“Tackling inter-generational inequality is the challenge of our times,” according to United for All Ages. Here are some of their recommendations:
- Building multi-generational communities: support for community businesses, making public spaces and shops more accessible, opening up community facilities from universities to older people’s housing programs for all ages, and co-locating childcare and eldercare facilities
- Mutual support through two-way relationships: online mentoring of younger people, advocacy for older people needing health and social care, home share programs where younger people live with older people, and increased interaction between grandparents and grandchildren
- Better communication between generations: establishing a national council for all ages supported by an inter-generational convention bringing older and younger people together from across the country, building bridges between generations with shared identities and interests, and using theatre, other arts activities, and street parties.
Today in the U.S., we are seeing some of these innovations. Children’s day care facilities located in nursing homes, assisted living communities and adult day centers are benefiting both young and old participants. For better or for worse, we have more multi-generational households today as rising housing costs make it a smart economic choice for senior parents and adult children. And statistics show that retired baby boomers are providing a growing amount of childcare for grandchildren.
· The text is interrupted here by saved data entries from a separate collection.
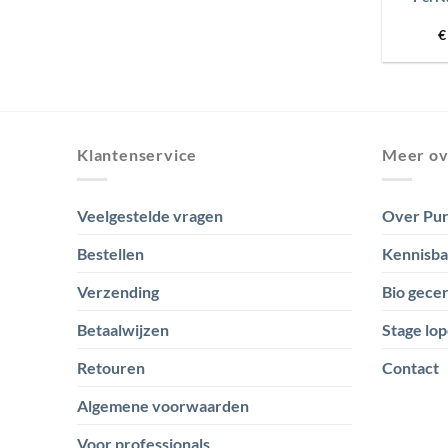
€
Klantenservice
Meer ov
Veelgestelde vragen
Over Pur
Bestellen
Kennisb
Verzending
Bio gecer
Betaalwijzen
Stage lop
Retouren
Contact
Algemene voorwaarden
Voor professionals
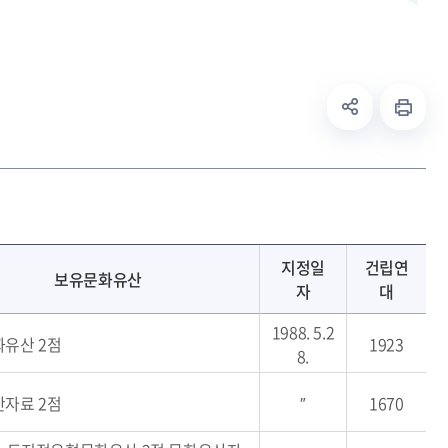
지정일
건립연
보유문화유산
자
대
1988. 5.2
유산 2점
1923
8.
자료 2점
″
1670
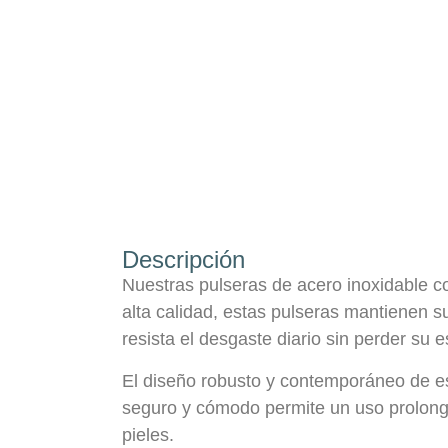
Descripción
Nuestras pulseras de acero inoxidable c
alta calidad, estas pulseras mantienen s
resista el desgaste diario sin perder su es
El diseño robusto y contemporáneo de es
seguro y cómodo permite un uso prolong
pieles.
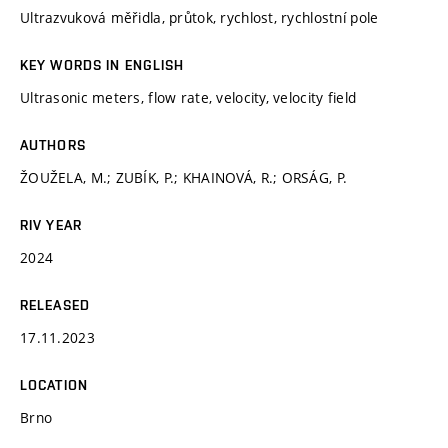
Ultrazvuková měřidla, průtok, rychlost, rychlostní pole
KEY WORDS IN ENGLISH
Ultrasonic meters, flow rate, velocity, velocity field
AUTHORS
ŽOUŽELA, M.; ZUBÍK, P.; KHAINOVÁ, R.; ORSÁG, P.
RIV YEAR
2024
RELEASED
17.11.2023
LOCATION
Brno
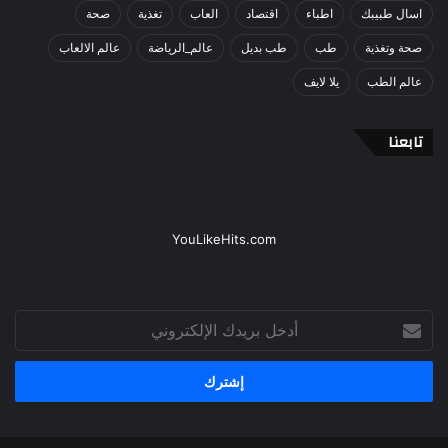
اسال طبيبك
اطباء
اقتصاد
العاب
تغذية
صحة
صحة وتغذية
طب
طب بديل
عالم_الرياضة
عالم الالعاب
عالم الطب
يلا لايف
تابعنا
YouLikeHits.com
أدخل
بريدك
الإلكتروني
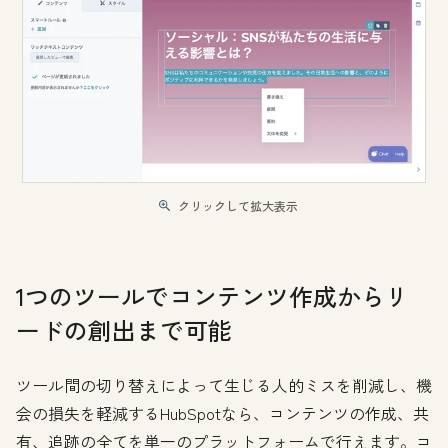
クリックして拡大表示
1つのツールでコンテンツ作成からリ
ードの創出まで可能
ツール間の切り替えによって生じる人的ミスを削減し、機
会の損失を軽減するHubSpotなら、コンテンツの作成、共
有、追跡の全てを単一のプラットフォームで行えます。コ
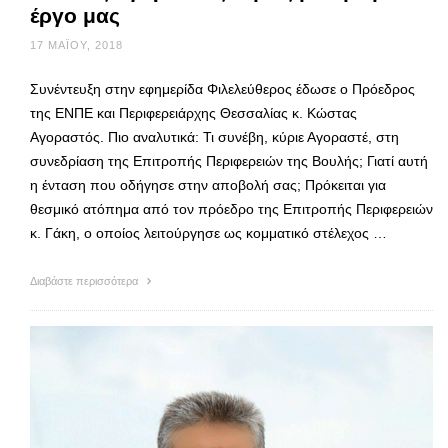
έργο μας
17 ΜΑΪ́ΟΥ, 2018
Συνέντευξη στην εφημερίδα Φιλελεύθερος έδωσε ο Πρόεδρος
της ΕΝΠΕ και Περιφερειάρχης Θεσσαλίας κ. Κώστας
Αγοραστός. Πιο αναλυτικά: Τι συνέβη, κύριε Αγοραστέ, στη
συνεδρίαση της Επιτροπής Περιφερειών της Βουλής; Γιατί αυτή
η ένταση που οδήγησε στην αποβολή σας; Πρόκειται για
θεσμικό ατόπημα από τον πρόεδρο της Επιτροπής Περιφερειών
κ. Γάκη, ο οποίος λειτούργησε ως κομματικό στέλεχος …
Διαβάστε περισσότερα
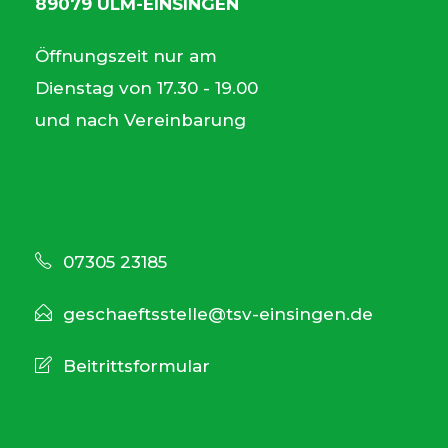
89079 ULM-EINSINGEN
Öffnungszeit nur am
Dienstag von 17.30 - 19.00
und nach Vereinbarung
07305 23185
geschaeftsstelle@tsv-einsingen.de
Beitrittsformular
We can do much more! These policies and programs enable young people to benefit from the wisdom and experience of older citizens, and reduce ageism and the stigma surrounding aging—which not only hurts seniors, but also makes it less likely that younger people will plan for their later years and make healthy-aging-friendly lifestyle choices.
Said United for All Ages Director Stephen Burke, “By sharing our concerns and interests and sharing our experiences and community activities across generations, we can promote stronger understanding and trust between people of all ages. Starting in our neighborhoods and communities, we can all take responsibility to make it happen. In our aging society, this is the big challenge for social innovation in 2017 and beyond.”